Furthermore, if as young people we were taught that our government actively tried to harm King, perhaps we would understand the danger of surveillance today. Instead, we are led to criticize other countries for their authoritarianism while remaining oblivious to the violence perpetrated by our own federal agencies. Only recently have I begun to research and understand programs such as COINTELPRO. I know so little about the revolutionaries that the State has murdered and imprisoned. We were not taught about Fred Hampton, who was shot in his bed. We are not taught about the false allegations made against Assata Shakur, imprisoning her for a decade. We are not taught about the countless undercover agents who worked to disrupt and dismantle Black Liberation organizations. And yet, even today, an undercover cop in Oakland was discovered at a rally trying to urge the protestors toward violence. When he was caught, he pulled a gun on the marchers. History repeats itself, but we cannot see the repetition if the history is intentionally hidden.

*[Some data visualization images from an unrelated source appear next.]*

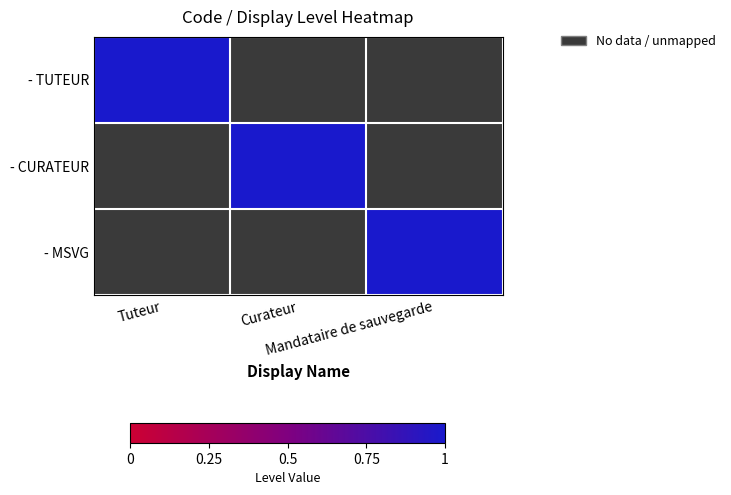

Count the number of categories in the chart.

3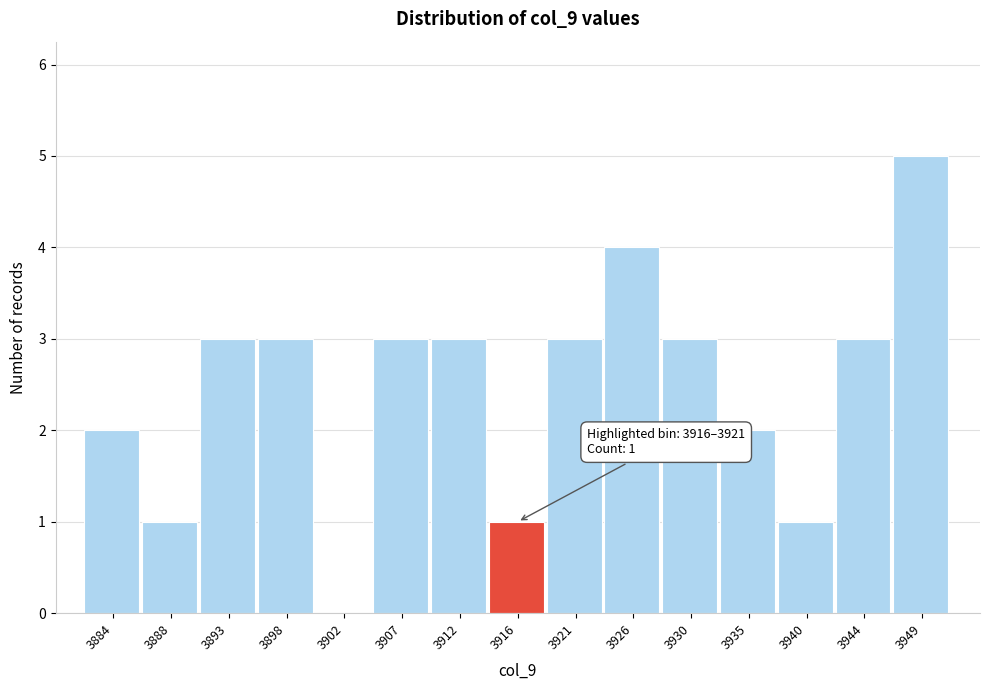

Reading left to right, transcribe all the data shown in this chart.

3884=2	3888=1	3893=3	3898=3	3902=0	3907=3	3912=3	3916=1	3921=3	3926=4	3930=3	3935=2	3940=1	3944=3	3949=5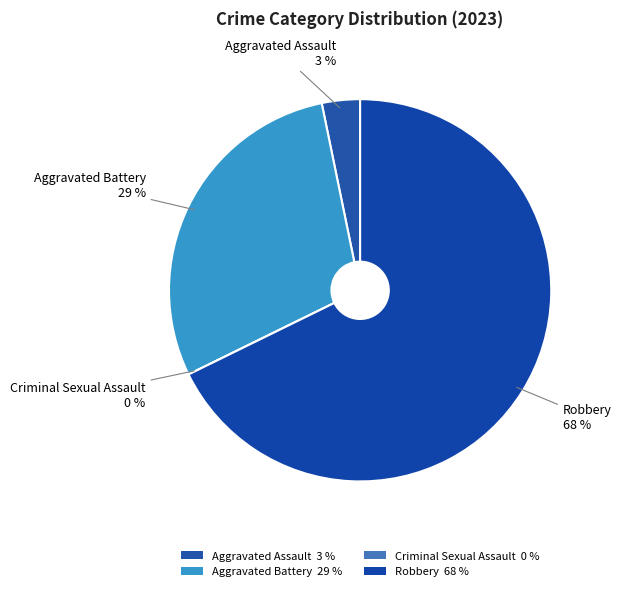

To the nearest percent, what percentage of the pie is Robbery?

68%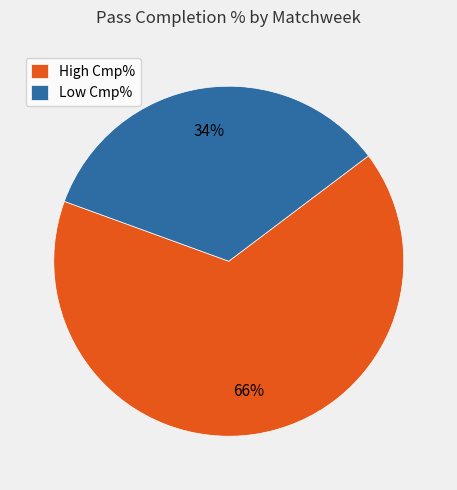

To the nearest percent, what is the combined percentage of High Cmp% and Low Cmp%?

100%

King knew the fight would continue for decades to come. He understood that the roots of racism, slavery, Jim Crow, and American imperialism, were deep within our economic system. He advocated for a safety net of guaranteed employment, livable wages, universal health care, quality education, and decent housing for all Americans. King argued that the profit-based focus of capitalism created hierarchy and injustices that could not be undone without an upheaval of the system. He believed Americans needed to undergo a thorough shift in values – promoting life, justice, and equality over profit and possession. When he was assassinated, he was planning a Poor People’s Campaign that involved camping out in DC, similar to the Occupy Movement of today. These are the lessons we must begin teaching our students. The classroom should be the antidote to mainstream media and consumerist culture. Advocacy, protest, and civil disobedience are the tools our young people need in order to fight injustice and create an America that lives up to its ideals. This is the legacy we should be celebrating.

2 thoughts on “The True Legacy of Martin Luther King Jr.

  1. Damn man. I agree with you 100%. About a lot of the points you made here. It really Is true though about how they (the media) will try to control and frame the narrative of of the protests negatively, no matter what.